Una nuova ricerca sfata un mito relativo ai presunti rischi dell’anestesia generale, che portano spesso a scegliere altre soluzioni negli interventi di chirurgia maggiore. Pubblicata sul New England Journal of Medicine e presentata al congresso annuale della American Society of Anesthesiologists (Asa), mostra che i tassi di sopravvivenza, recupero funzionale e delirio post-operatorio sono simili per i pazienti sottoposti ad anestesia generale o anestesia spinale per la chirurgia della frattura dell’anca.

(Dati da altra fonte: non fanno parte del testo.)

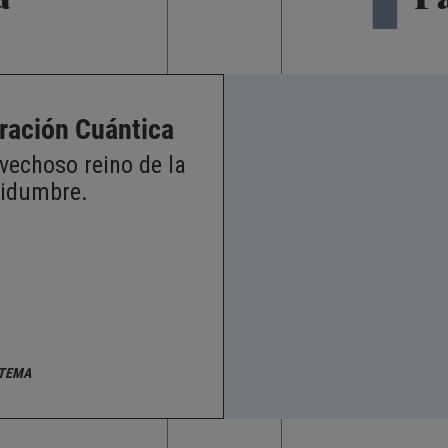
iración Cuántica
ovechoso reino de la
tidumbre.
 TEMA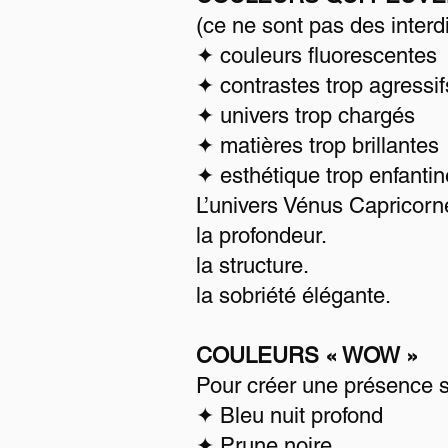
(ce ne sont pas des inter
✦ couleurs fluorescentes
✦ contrastes trop agressif
✦ univers trop chargés
✦ matières trop brillantes
✦ esthétique trop enfantin
L’univers Vénus Capricorne
la profondeur.
la structure.
la sobriété élégante.
COULEURS « WOW »
Pour créer une présence s
✦ Bleu nuit profond
✦ Prune noire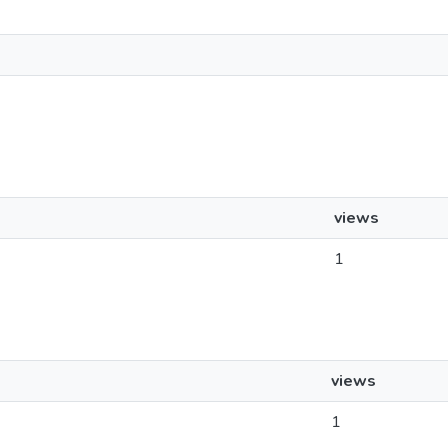
views
1
views
1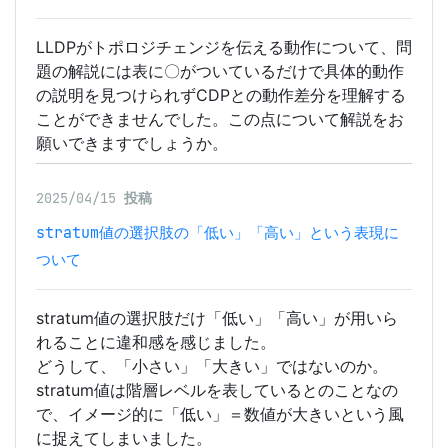
LLDPがトポロジチェンジを伝える動作について、問
題の解説には表に〇がついているだけで具体的動作
の説明を見つけられずCDPとの動作差分を理解する
ことができませんでした。この点について解説をお
願いできますでしょうか。
2025/04/15
投稿
stratum値の選択肢の「低い」「高い」という表現に
ついて
stratum値の選択肢だけ「低い」「高い」が用いら
れることに違和感を感じました。
どうして、「小さい」「大きい」ではないのか。
stratum値は階層レベルを表しているとのことなの
で、イメージ的に「低い」＝数値が大きいという風
に捉えてしまいました。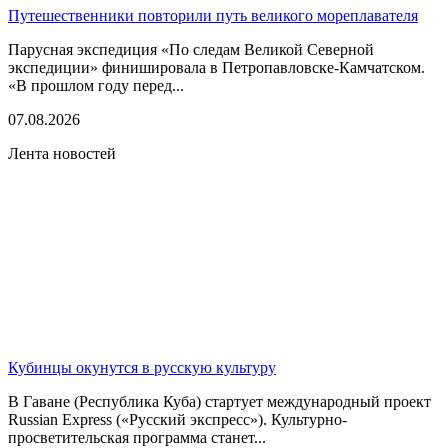
Путешественники повторили путь великого мореплавателя
Парусная экспедиция «По следам Великой Северной
экспедиции» финишировала в Петропавловске-Камчатском.
«В прошлом году перед...
07.08.2026
Лента новостей
Кубинцы окунутся в русскую культуру
В Гаване (Республика Куба) стартует международный проект
Russian Express («Русский экспресс»). Культурно-
просветительская программа станет...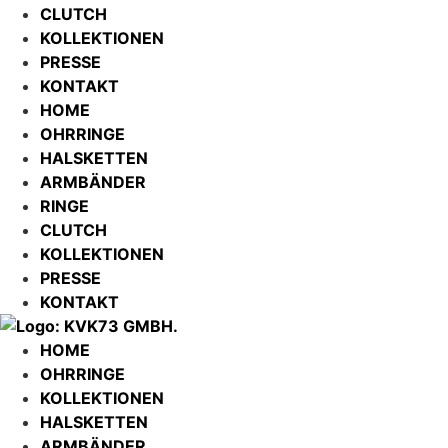
CLUTCH
KOLLEKTIONEN
PRESSE
KONTAKT
HOME
OHRRINGE
HALSKETTEN
ARMBÄNDER
RINGE
CLUTCH
KOLLEKTIONEN
PRESSE
KONTAKT
HOME
OHRRINGE
KOLLEKTIONEN
HALSKETTEN
ARMBÄNDER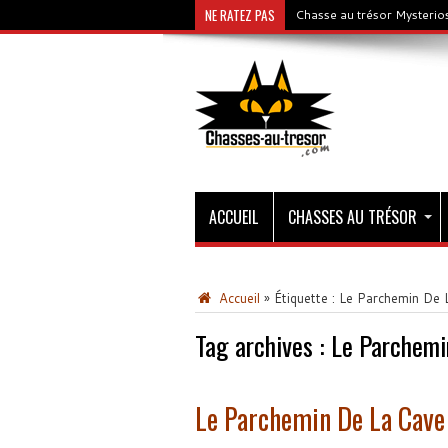
NE RATEZ PAS
Chasse au trésor Mysterios
ACCUEIL
CHASSES AU TRÉSOR
Accueil
»
Étiquette :
Le Parchemin De 
Tag archives :
Le Parchemi
Le Parchemin De La Cave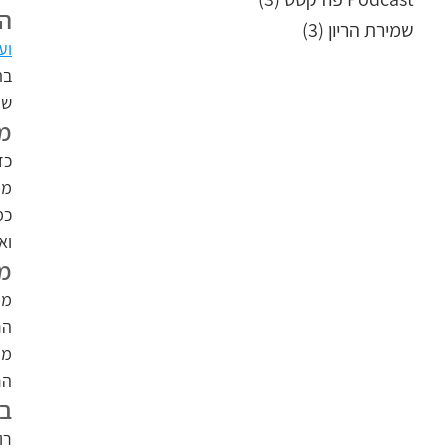
הר
שמירת הריון
(3)
3 פוסטים
וע
שו
מס
מח
וא
מש
הר
הר
בד
רו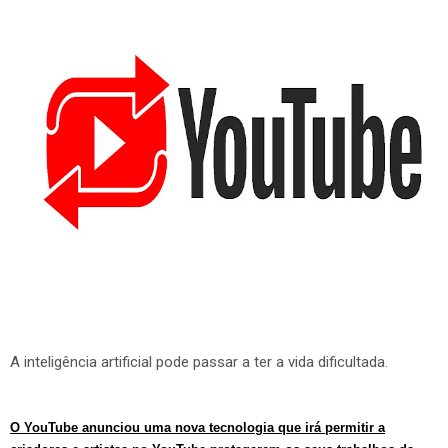
A inteligência artificial pode passar a ter a vida dificultada.
O YouTube anunciou uma nova tecnologia que irá permitir a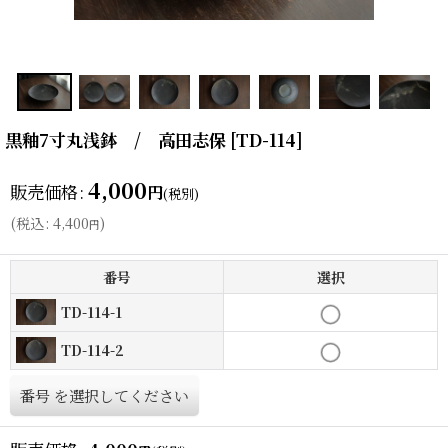
黒釉7寸丸浅鉢 / 高田志保
[
TD-114
]
4,000
販売価格
:
円
(税別)
(
税込
:
4,400
)
円
番号
選択
TD-114-1
TD-114-2
番号
を選択してください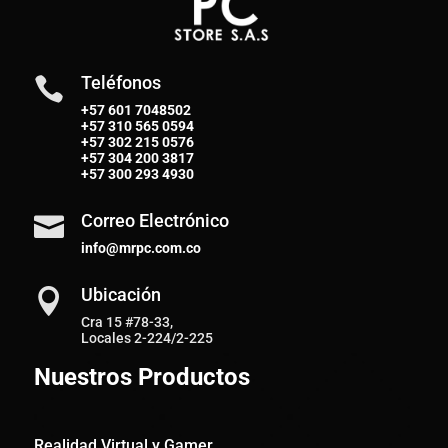
Teléfonos

+57 601 7048502
+57
310 565 0594
+57
302 215 0576
+57
304 200 3817
+57
300 293 4930
Correo Electrónico

info@mrpc.com.co
Ubicación

Cra 15 #78-33,
Locales 2-224/2-225
Nuestros Productos
Realidad Virtual y Gamer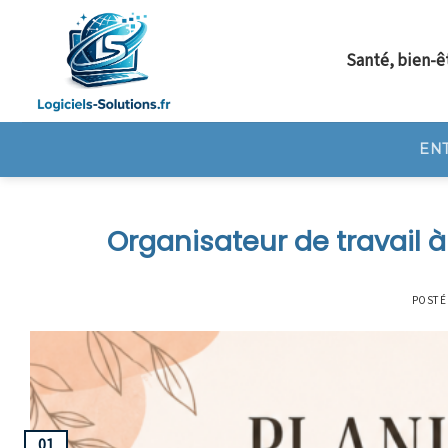
Skip
to
Santé, bien-ê
content
EN
Organisateur de travail à
POSTÉ
01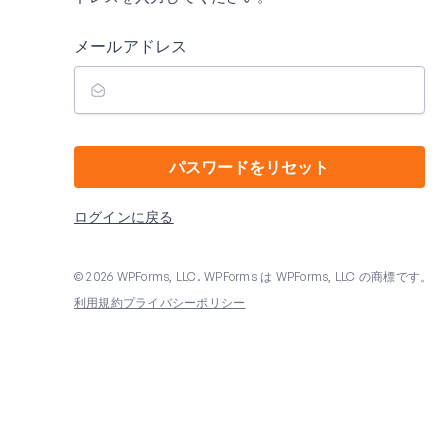
メールアドレス
パスワードをリセット
ログインに戻る
© 2026 WPForms, LLC. WPForms は WPForms, LLC の商標です。
利用規約
プライバシーポリシー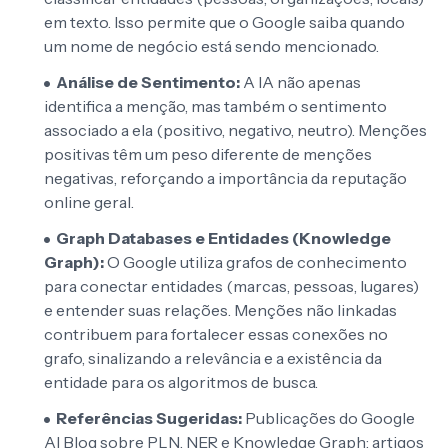
em texto. Isso permite que o Google saiba quando
um nome de negócio está sendo mencionado.
Análise de Sentimento:
A IA não apenas
identifica a menção, mas também o sentimento
associado a ela (positivo, negativo, neutro). Menções
positivas têm um peso diferente de menções
negativas, reforçando a importância da reputação
online geral.
Graph Databases e Entidades (Knowledge
Graph):
O Google utiliza grafos de conhecimento
para conectar entidades (marcas, pessoas, lugares)
e entender suas relações. Menções não linkadas
contribuem para fortalecer essas conexões no
grafo, sinalizando a relevância e a existência da
entidade para os algoritmos de busca.
Referências Sugeridas:
Publicações do Google
AI Blog sobre PLN, NER e Knowledge Graph; artigos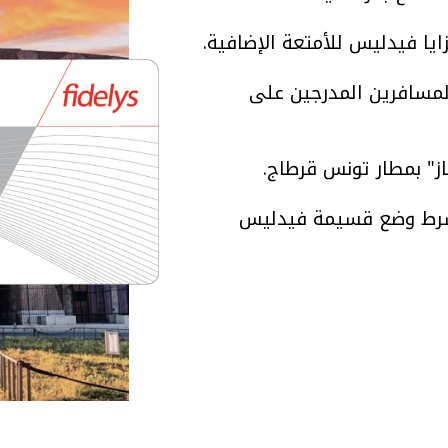
مزايا فيدليس للأمتعة الإضافية.
المسافرين المدرجين على
از" بمطار تونس قرطاج.
 شرط وضع قسيمة فيدليس
لإضافية على كل سفرة (أميال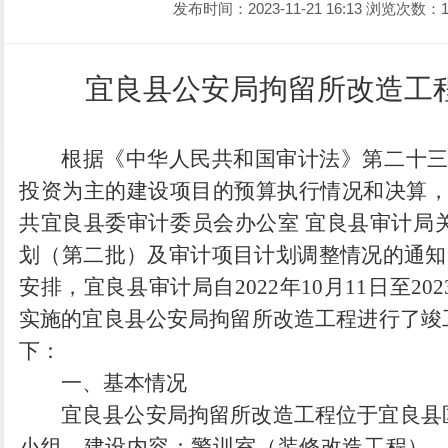
发布时间：2023-11-21 16:13
浏览次数：1
宜良县公安局拘留所改造工
根据《中华人民共和国审计法》第二十三
投资为主的建设项目的预算执行情况和决算，
共宜良县委审计委员会办公室 宜良县审计局关
划（第二批）及审计项目计划调整情况的通知》
安排，
宜良县审计局
自2022年
10
月1
1
日至202
实施的宜良县公安局拘留所改造工程进行了竣
下：
一、基本情况
宜良县公安局拘留所改造工程位于宜良县
小组，建设内容：警训室（装修改造工程）、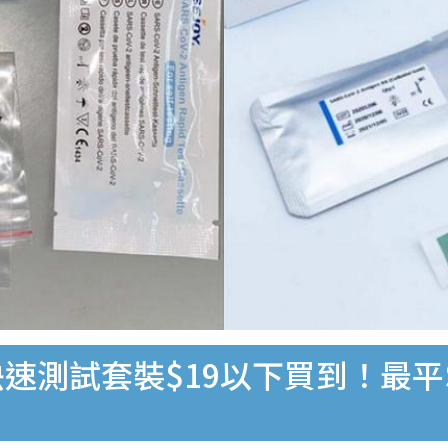
速測試套裝$19以下買到！最平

«Le prove disponibili non avevano ancora risolto in modo definitivo la questione se l’anestesia spinale sia più sicura rispetto all’anestesia generale per la chirurgia della frattura dell’anca, una questione molto importante per medici, pazienti e famiglie. Il nostro studio – ha affermato Mark Neuman, professore di Anestesiologia e terapia intensiva presso la University of Pennsylvania e primo autore della ricerca – dimostra che, in molti casi, entrambe le forme di anestesia sono altrettanto sicure e suggerisce che le scelte possono essere guidate dalle preferenze del paziente».
L’entità del ricorso alle due forme di anestesia negli interventi di chirurgia dell’anca varia a seconda dei Paesi; per esempio, negli Stati Uniti prevale l’anestesia generale, mentre quella spinale viene praticata in più della metà dei casi in Gran Bretagna e, in generale, ha visto dovunque un incremento negli ultimi anni.
Nella letteratura recente erano già comparsi studi che avevano messo a confronto gli esiti e gli effetti avversi delle due forme di anestesia, ma senza operare una randomizzazione dei pazienti. Questi limiti metodologici sono stati superati dallo studio di Neuman, che con il suo team ha arruolato 1.600 pazienti in 46 ospedali negli Stati Uniti e in Canada. L’età media era di 78 anni e comunque tutti avevano almeno 50 anni, si erano fratturati un’anca e, prima del trauma, potevano camminare in modo autonomo. Con l’uso di un algoritmo di randomizzazione, i partecipanti sono stati assegnati a due gruppi omogenei per ricevere l’anestesia generale oppure quella spinale.
Per ottenere un quadro il più possibile completo degli esiti associati a ciascuna forma di anestesia, i ricercatori hanno verificato se i pazienti avevano riacquistato la capacità di camminare senza ausili (bastone o deambulatore) e hanno valutato i successivi tassi di mortalità. Ne è risuato che, a 60 giorni dall’intervento chirurgico, il 18,5% dei pazienti assegnati all’anestesia spinale era incapace di camminare o era deceduto, mentre tra coloro che avevano ricevuto un’anestesia generale, la percentuale è stata del 18%. Anche il tasso dei decessi è stato molto simile: il 3,9% e il 4,1%. Inoltre, per esaminare gli effetti che le diverse forme di anestesia hanno avuto sulla sfera cognitiva, i ricercatori hanno anche esaminato il delirio post-operatorio, trovando ancora una volta risultati sovrapponibili: rispettivamente il 21% e il 20%.